# START OF Passage
Concord Times (Freetown)

Sierra Leone: SLPP Plans Resurgence in USA

Ansu Koroma

7 August 2008


interview

Freetown — In an interview with this journalist By Ansu J. Koroma, Dr. P.K. Muana on the interim executive committee of the Sierra Leone People's Party in the United States and Canada explained plans for resurgence in 2012.

AJK: So I hear that you are a member of the interim executive?

PKM: Good Morning. Yes. I am a proud member of an interim executive committee chaired by Rosemarie Mokeh Yamson and also including Mr. Moses Bunmi Davies and Mr. Andrew Bangali-Pessima. This is the current interim administrative executive of the SLPP in North America. When we meet in Houston on August 8 & 9, we will be electing a new executive for the next 2 years.

AJK: What are the highlights of the Houston convention?

PKM: "Bounce Back 2012." Alhaji UNS Jah, the national chair of SLPP, will be in attendance and the interim executive is in close contact with the national secretariat of Mr. Jacob Jusu Saffa. We expect delegates from 15 SLPP chapters in the USA and other dignitaries and guests. Houston is the point of resurgence of the SLPP in North America. We will be discussing matters that are relevant to that agenda.

AJK: What will be those relevant matters?

PKM: The resurgence of the SLPP by reorganizing and expanding the party's base of support in the United States and Canada. We are under no illusions that the national party needs funds and our support and we will work to provide the necessary financial and other organizational bulwark to make our party very competitive, come 2012.

AJK: We hear that the Sierra Leone Peoples Party has been reorganizing itself in North America?

PKM: The Sierra Leone People's Party (SLPP) is in the middle of reorganizing, expanding, and re-energizing the party's base of support in the United States of America and Canada. In addition to the traditional base of support in states like New York, New Jersey, in the Washington DC and Tri-State areas (Maryland, Virginia and DC itself), Georgia, Pennsylvania, and the New England areas, new SLPP chapters have been constituted in Northern and Southern California, Arizona, Texas, The Carolinas, Indiana, Wisconsin, and Ohio and also in Canada in the provinces of Manitoba, and Ontario (Toronto). Initiatives are afoot to initiate the Iowa and Minnesota chapters as well as another core chapter in Dallas, Texas and Florida. The objective is to have a residual base in all 50 states of the USA and in the majority of the provinces of Canada.
# END OF Passage
# START OF Data
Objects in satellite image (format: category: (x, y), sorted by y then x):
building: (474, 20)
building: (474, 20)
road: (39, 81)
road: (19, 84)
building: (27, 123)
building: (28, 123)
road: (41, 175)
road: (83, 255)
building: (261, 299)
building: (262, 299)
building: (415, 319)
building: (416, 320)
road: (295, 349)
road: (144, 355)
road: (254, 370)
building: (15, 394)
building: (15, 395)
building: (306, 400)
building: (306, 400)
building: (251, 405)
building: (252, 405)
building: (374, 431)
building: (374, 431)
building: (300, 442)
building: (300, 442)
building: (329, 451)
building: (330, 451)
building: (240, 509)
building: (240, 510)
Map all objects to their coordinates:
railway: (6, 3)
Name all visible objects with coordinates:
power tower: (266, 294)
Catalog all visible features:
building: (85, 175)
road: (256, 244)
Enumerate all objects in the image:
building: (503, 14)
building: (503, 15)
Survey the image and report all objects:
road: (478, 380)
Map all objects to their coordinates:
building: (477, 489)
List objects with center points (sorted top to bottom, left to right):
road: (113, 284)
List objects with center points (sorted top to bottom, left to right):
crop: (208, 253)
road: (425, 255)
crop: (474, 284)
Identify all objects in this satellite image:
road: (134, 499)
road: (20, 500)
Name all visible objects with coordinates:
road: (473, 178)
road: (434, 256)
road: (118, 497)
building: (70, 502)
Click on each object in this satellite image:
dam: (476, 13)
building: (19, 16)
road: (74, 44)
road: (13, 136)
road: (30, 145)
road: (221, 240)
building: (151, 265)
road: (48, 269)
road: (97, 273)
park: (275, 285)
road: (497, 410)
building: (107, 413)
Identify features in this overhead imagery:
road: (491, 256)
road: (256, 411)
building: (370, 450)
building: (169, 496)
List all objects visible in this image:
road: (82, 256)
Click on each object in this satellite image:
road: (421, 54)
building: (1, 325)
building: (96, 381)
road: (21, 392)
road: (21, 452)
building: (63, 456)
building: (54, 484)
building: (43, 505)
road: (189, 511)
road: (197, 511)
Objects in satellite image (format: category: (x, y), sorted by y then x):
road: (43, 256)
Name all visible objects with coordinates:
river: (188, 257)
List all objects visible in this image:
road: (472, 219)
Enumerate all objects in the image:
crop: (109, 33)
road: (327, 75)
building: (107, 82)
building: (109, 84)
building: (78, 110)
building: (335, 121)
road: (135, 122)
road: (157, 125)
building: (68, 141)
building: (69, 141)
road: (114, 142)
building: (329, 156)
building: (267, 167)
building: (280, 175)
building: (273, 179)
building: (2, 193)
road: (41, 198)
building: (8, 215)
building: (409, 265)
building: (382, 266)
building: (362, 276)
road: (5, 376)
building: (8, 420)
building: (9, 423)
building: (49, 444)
# END OF Data
§ Exercise description
Decide whether each statement agrees with the interview, and for each one answer yes or no along with the deciding words from the interview, quoted exactly. 1. The interim executive committee is chaired by Rosemarie Mokeh Yamson. 2. Delegates are expected from 20 SLPP chapters in the USA. 3. A new SLPP chapter has already been constituted in Iowa. The lines can be set aside.

§ Output below
1. Yes: "an interim executive committee chaired by Rosemarie Mokeh Yamson"
2. No: "We expect delegates from 15 SLPP chapters in the USA"
3. No: "Initiatives are afoot to initiate the Iowa and Minnesota chapters"